The seeded data must be well defined and correspond directly to the data seen in the documented code examples.
Testing an the Component Model
The Component Model establishes a hierarchy of application concerns which influences the expectations of our testing regime.
Component Level Testing
Each Component is responsible for defining its own unit, integration, and documentation testing suite. Passing the complete test suite is a pre-requisite for inclusion in any release oriented code branch of the larger application.
If a Component has dependencies, it may assume that those dependencies have defined and passed their own test suites. If they require data seeding in order to support testing of the current Component, the typical process should be to simply load the appropriate testing data from the dependency’s test suite as a prerequisite to loading the current Component’s seed data. This does mean that across Components some effort for cross-Component compatibility of data seeding should be considered.
Subsystem Level Testing
Subsystems are mostly aggregates of Components and their testing will typically reflect this. While unit tests and documentation tests will exist for Subsystems, these testing concerns will not differ from Component level testing; indeed, just as Components will assume their dependencies are independently tested prior to being available as a dependency, the dependencies of the Subsystem are similarly treated.
Integration testing for Subsystems, however, is much more important and extensive. The reason for this is that Subsystems must ensure that their combinations of large numbers of dependencies (Components) must all work well enough together to form a coherent application. Therefore, end-to-end business process testing is key to ensuring application level degrees of interoperability. This is the full expression of the business logic of the application and testing that expression is critical.
Seeding data for Subsystem integration testing is usually restricted to the data seeded as part of a new system implementation, with no specifically testing related data being seeded. All testing data is created using the Public APIs of the application with the data from earlier tests providing inputs to later tests.

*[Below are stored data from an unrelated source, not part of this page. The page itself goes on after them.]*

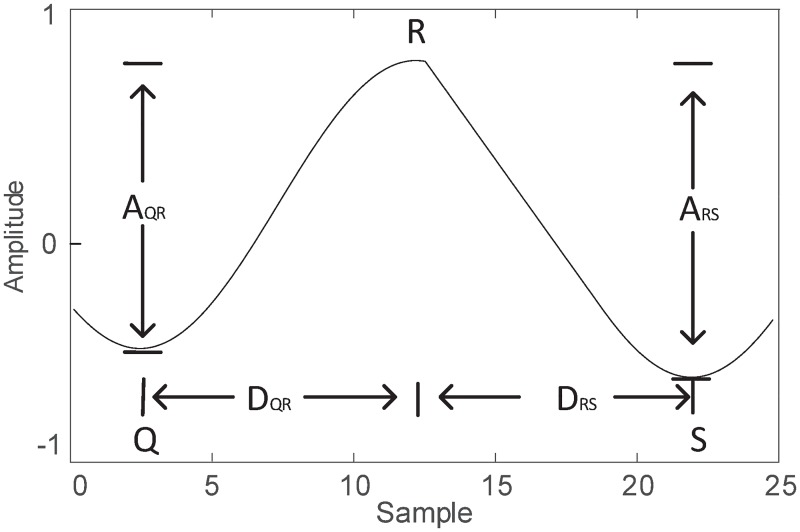
The feature representation of FQRS.Each FQRS is composed of a local minimum (Q-peak candidate), a local maximum (R-peak candidate) and a local minimum (S-peak candidate).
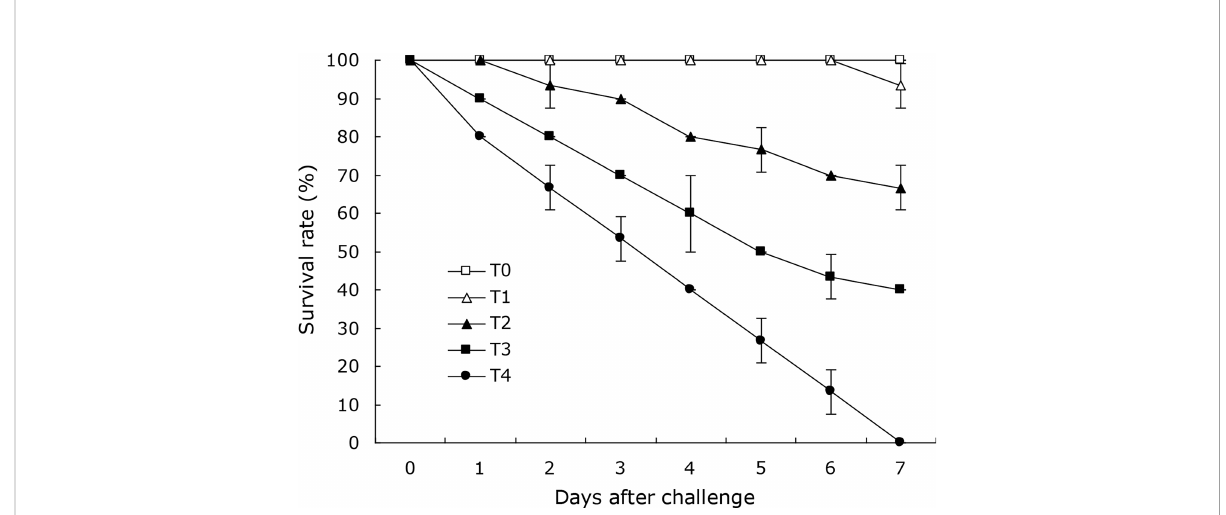
FIGURE 4 Survival rates of experimental coral trout infected by the DX2 isolate. T0, 0 CFU mL -1 ; T1, 2.1 × 10 4 CFU mL -1 ; T2, 2.1 × 10 5 CFU mL -1; T3, 2.1 × 10 6 CFU mL -1; T4, 2.1 × 10 7 CFU mL -1 . Data are presented as mean ± standard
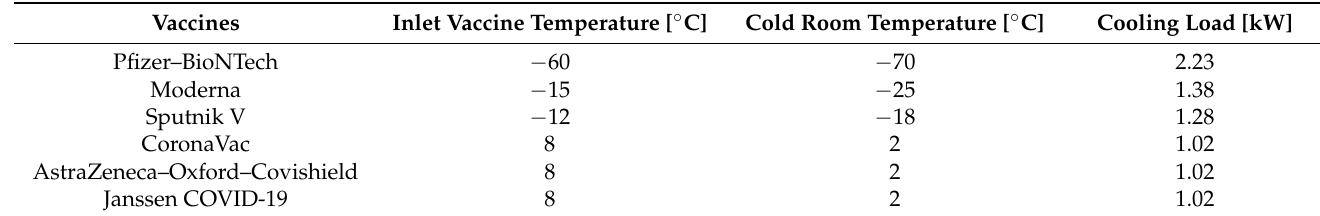
Table 3. Vaccines’ cooling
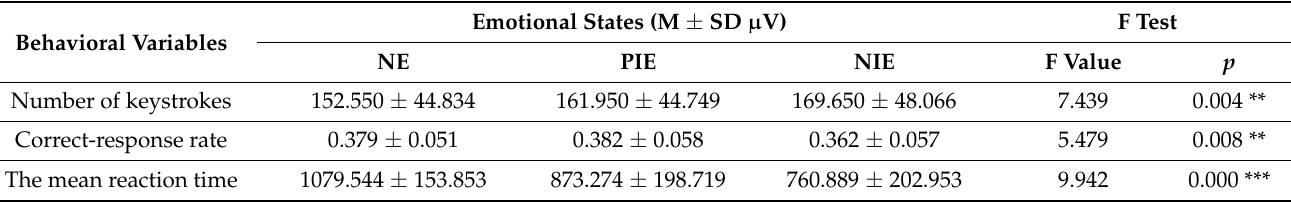
Table 1. The behavioral data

Unit and documentation test data, insofar as it is required, is typically seeded from the unit and documentation test seed data from each of the dependencies prior to the tests being run; naturally if there are Subsystem specific requirements for seeding test data the Subsystem’s test suite can define and load any additional seed data as needed.
Platform Level Testing
Testing the Platform related code is focused on Integration testing similar to the testing focus of Subsystems. The key difference is that the integration focus is less concerned with testing end-to-end business logic as it is with integration testing of the system’s external “user interfaces”; user interfaces as used here is broadly interpreted as any interface to external users. Examples of user interfaces are “web application”, “External, Public API”, or any other sanctioned means by which an external user may interact with the running Elixir applications.
The data sources and seed data concerns of the Subsystem level of testing are broadly applicable to Platform Level Testing.